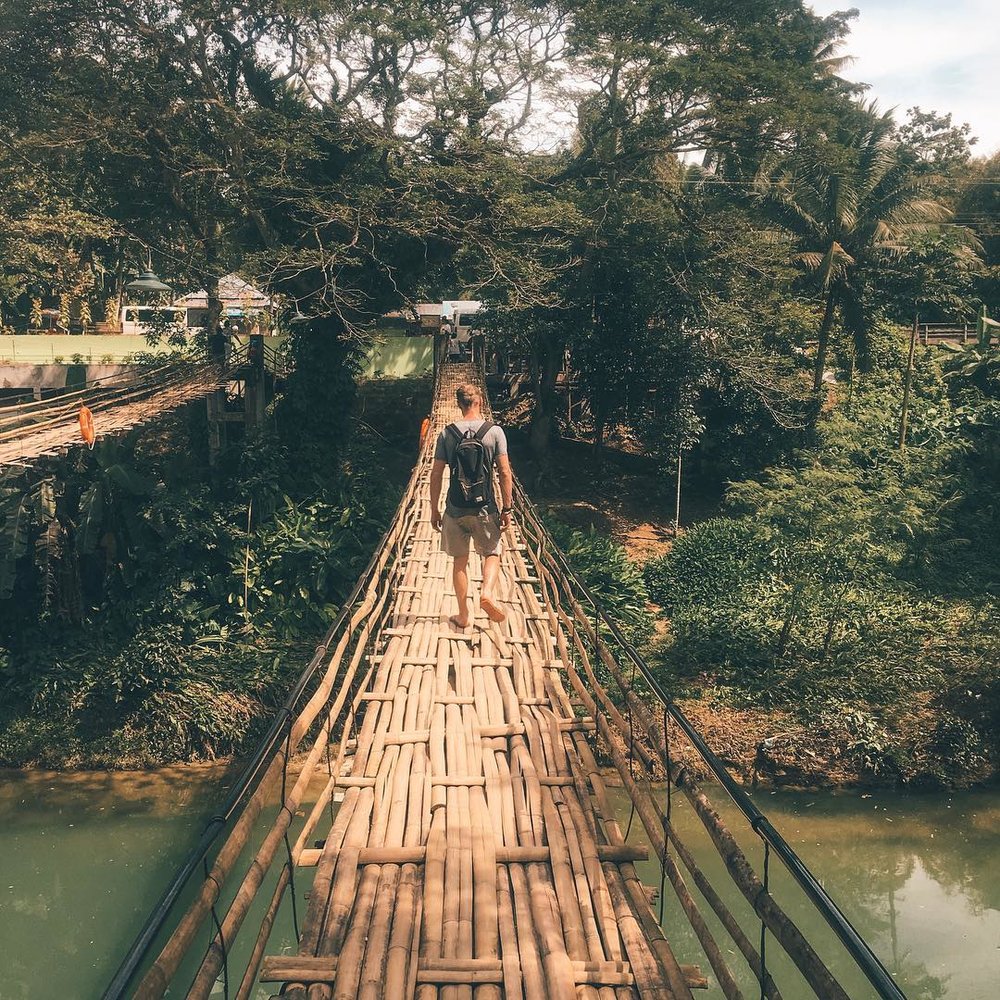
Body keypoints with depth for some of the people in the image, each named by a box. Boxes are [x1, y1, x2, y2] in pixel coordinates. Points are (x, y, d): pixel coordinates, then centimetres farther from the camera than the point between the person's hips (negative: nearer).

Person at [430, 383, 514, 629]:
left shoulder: (447, 433, -2)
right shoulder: (494, 432, -7)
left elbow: (436, 474, -1)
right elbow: (504, 473, -8)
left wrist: (434, 509, 8)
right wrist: (507, 509, 0)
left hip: (455, 509, 1)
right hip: (485, 507, -1)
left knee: (460, 561, 13)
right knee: (492, 553, 17)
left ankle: (463, 616, 18)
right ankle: (487, 592, -10)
-----
→ **WHAT THIS TASK INVOLVES**: Set down exactly the lines that begin with the one containing "right wrist: (507, 509, 0)" and end with the last line above, and no others.

→ **RESPONSE TO THE TASK**:
right wrist: (507, 509, 0)
left hip: (455, 509, 1)
right hip: (485, 507, -1)
left knee: (460, 561, 13)
right knee: (492, 553, 17)
left ankle: (463, 616, 18)
right ankle: (487, 592, -10)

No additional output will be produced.